Gene could feel the tension ratcheting up. He had been a bit drunk, but his adrenaline quickly cleared the clouds from his head. He counted three guys, none of them terribly big except the guy in the brown coveralls, but his rage was on a high simmer at this point, fueled and not yet slowed by the alcohol.
“C’mon, boys, let’s simmer down, huh?” Kenny clucked from behind the bar.
“I don’t guess you heard these fellas,” said a voice behind him. Gene turned and saw Orange Camy, whose blood was up at the smell of a fight, especially one that wasn’t particularly fair. Gene figured he was going to get it whatever he said or did at this point, so he decided he’d at least strike quickly and go down swinging.
“How ’bout five seconds to turn your ass around and get the fuck out of here,” Orange Camy said. His mouth curled into a sneer, and his tone of voice indicated he wo
uld clearly prefer that Gene didn’t take him up on the five-second offer.
“Hey, boys, not here, OK?” Kenny tried again. “We don’t need trouble.”
“Five seconds or what?” Gene turned to face Orange Camy, his gaze flickering behind the man’s left shoulder as if someone were hovering there.
Orange Camy hesitated just a bit, turned his head slightly to his right in the direction where Gene was looking, and said, “Five seconds or I’m going to fuck you up so bad your whole family will f—”

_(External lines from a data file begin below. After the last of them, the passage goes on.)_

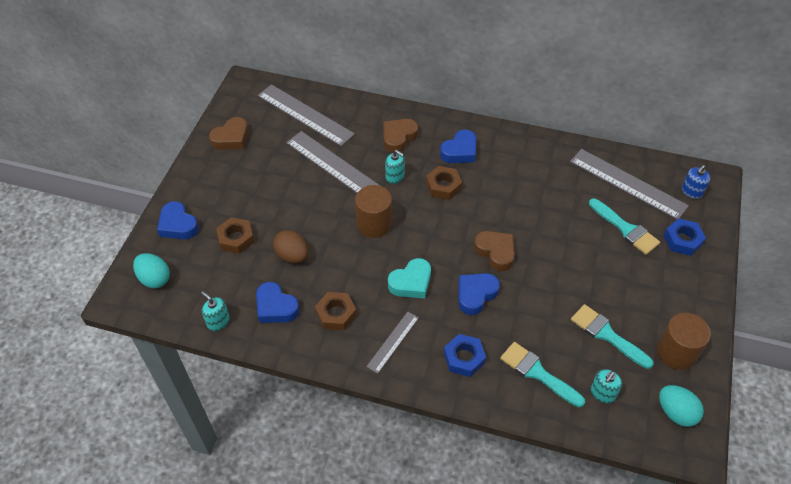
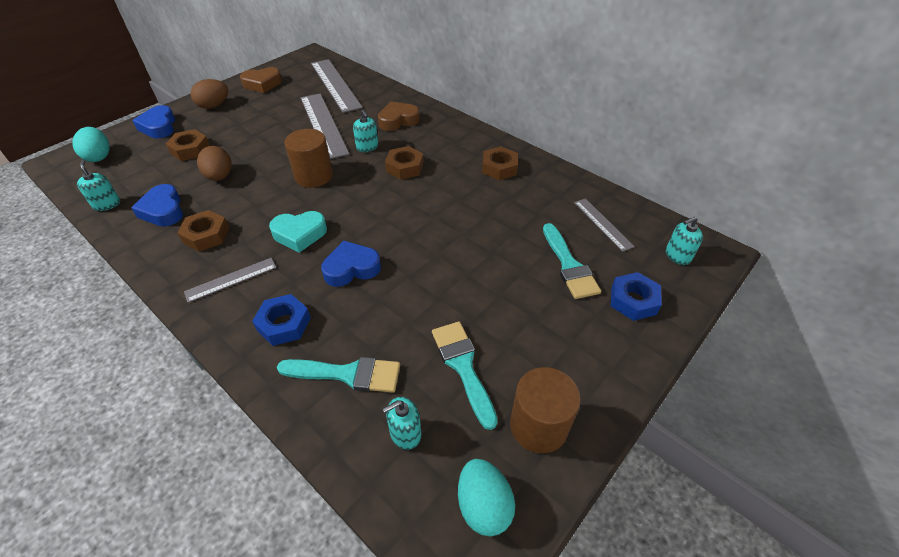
camera: 25 degrees right, 5 degrees down
blue heart [440,130,476,163] -> none
brown heart [474,231,515,271] -> none
turquoise brush [500,342,585,407] -> turquoise brush turned 120 degrees clockwise [277,357,400,393]
grey ruler [570,149,689,219] -> grey ruler [574,198,635,252], size x0.54
blue soap dispenser [682,165,710,199] -> turquoise soap dispenser [666,217,703,265]
none -> brown egg [191,79,228,109]
none -> brown nut [482,146,518,180]

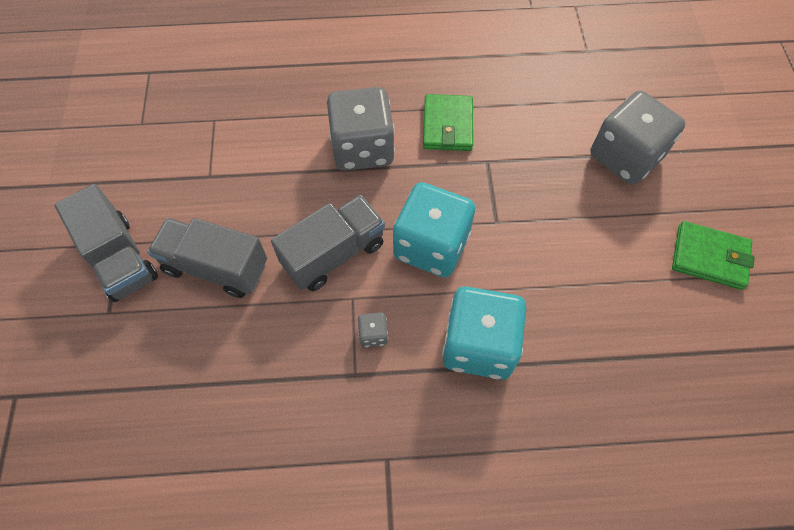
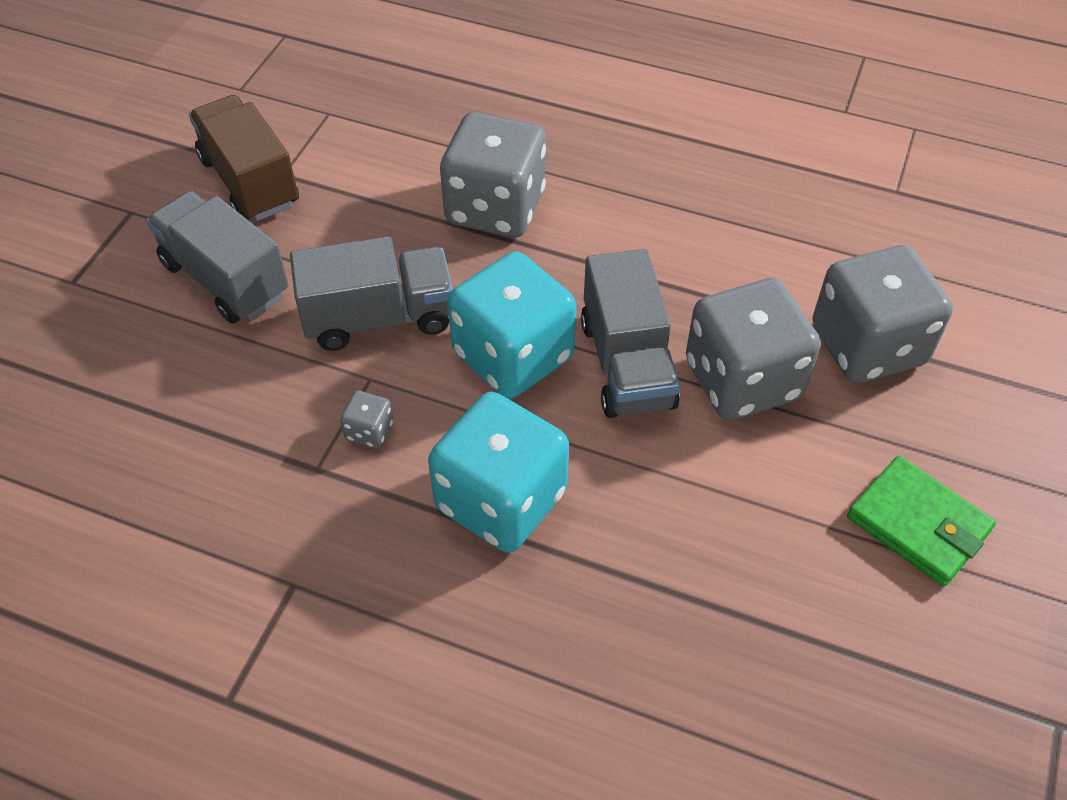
camera: 25 degrees right, 10 degrees down
grey truck [54,184,158,302] -> grey truck moved to [581,249,680,418]
green wallet [423,94,473,151] -> none
none -> brown truck [189,95,299,221]
none -> grey dice [686,278,821,421]

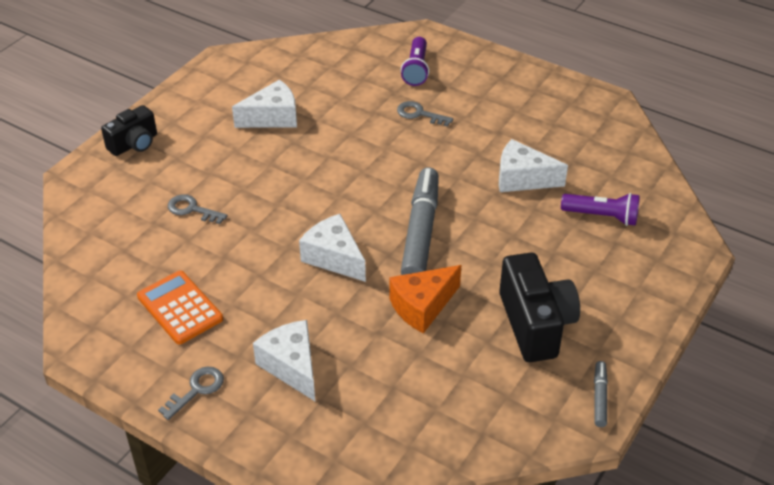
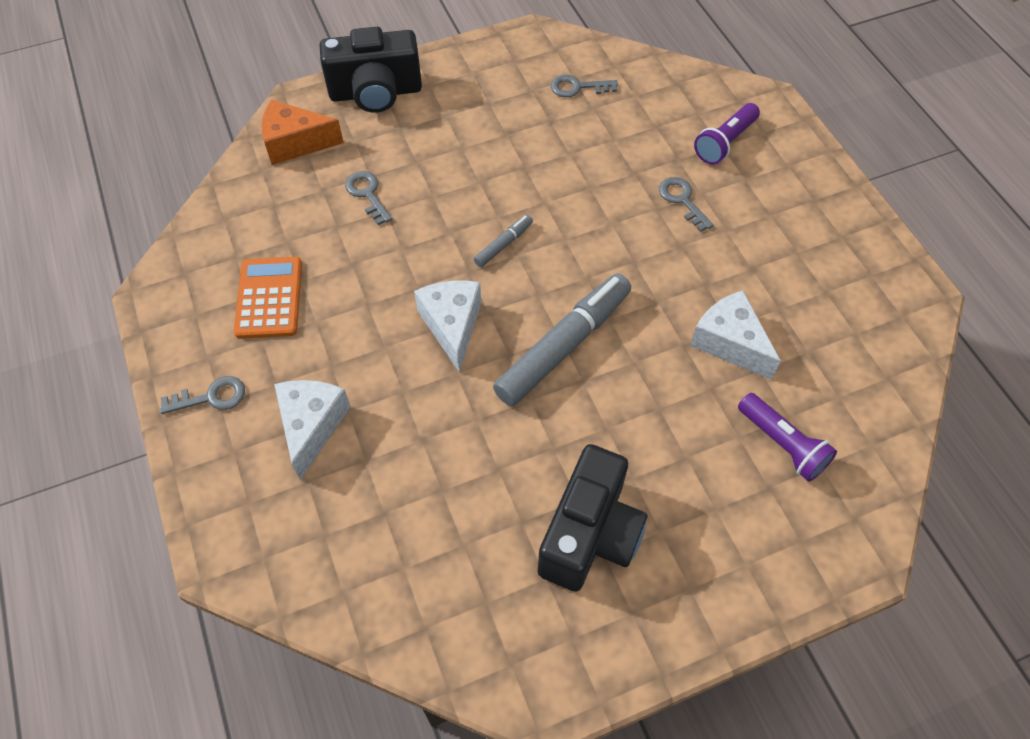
camera: 35 degrees right, 15 degrees up
black camera [101,105,157,156] -> black camera [320,27,422,113], size x1.60
white cheese [232,79,297,128] -> none
orange cheese [389,265,461,334] -> orange cheese moved to [262,100,344,165]
grey marker [594,361,608,427] -> grey marker moved to [474,215,533,267]
none -> grey key [551,75,618,97]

Still holding his beer and cigarette in his left hand, Gene arced his huge cinderblock fist into Orange Camy’s chin and sneering mouth, sending him crashing into the bar, turning over two bar stools and knocking over several beers, a mixed drink, salt-and-pepper shakers, and a stack of coasters. Orange Camy slowly peeled himself off the bar and rubbed the left side of his mouth, then searched the area inside of it with his tongue. Damn, Gene thought, realizing if he’d hit him an inch lower, he’d have knocked him out instead of just sending him to the dentist.
Dropping his Bud Light and cigarette to free both hands, Gene suddenly felt someone grab each arm, and it looked like it was Brown Coveralls on the left and Wild-Haired Roofer on the right, but he wasn’t entirely sure because as soon as Orange Camy recognized that Gene was pinned, despite his struggling, he came charging at Gene with a fist aimed for his kidneys. Gene had just enough room to turn his torso and take the blow with his gut, but it was a wallop nonetheless, followed quickly by another that bent him over, ripping the wind out of his lungs and bringing acidic beer up into his mouth along with soggy chunks of burger and bun, which Gene spat out onto Orange Camy’s jeans.
“C’mon, fair fight,” said Green Plaid.
“How ’bout no fight!” Kenny glared. “How ’bout all of you get the hell out of my bar before I call the station house.”
“Just let the guy go,” said Danny Hansen, pushing his way back into the midst of things. “He wasn’t hurting nobody.”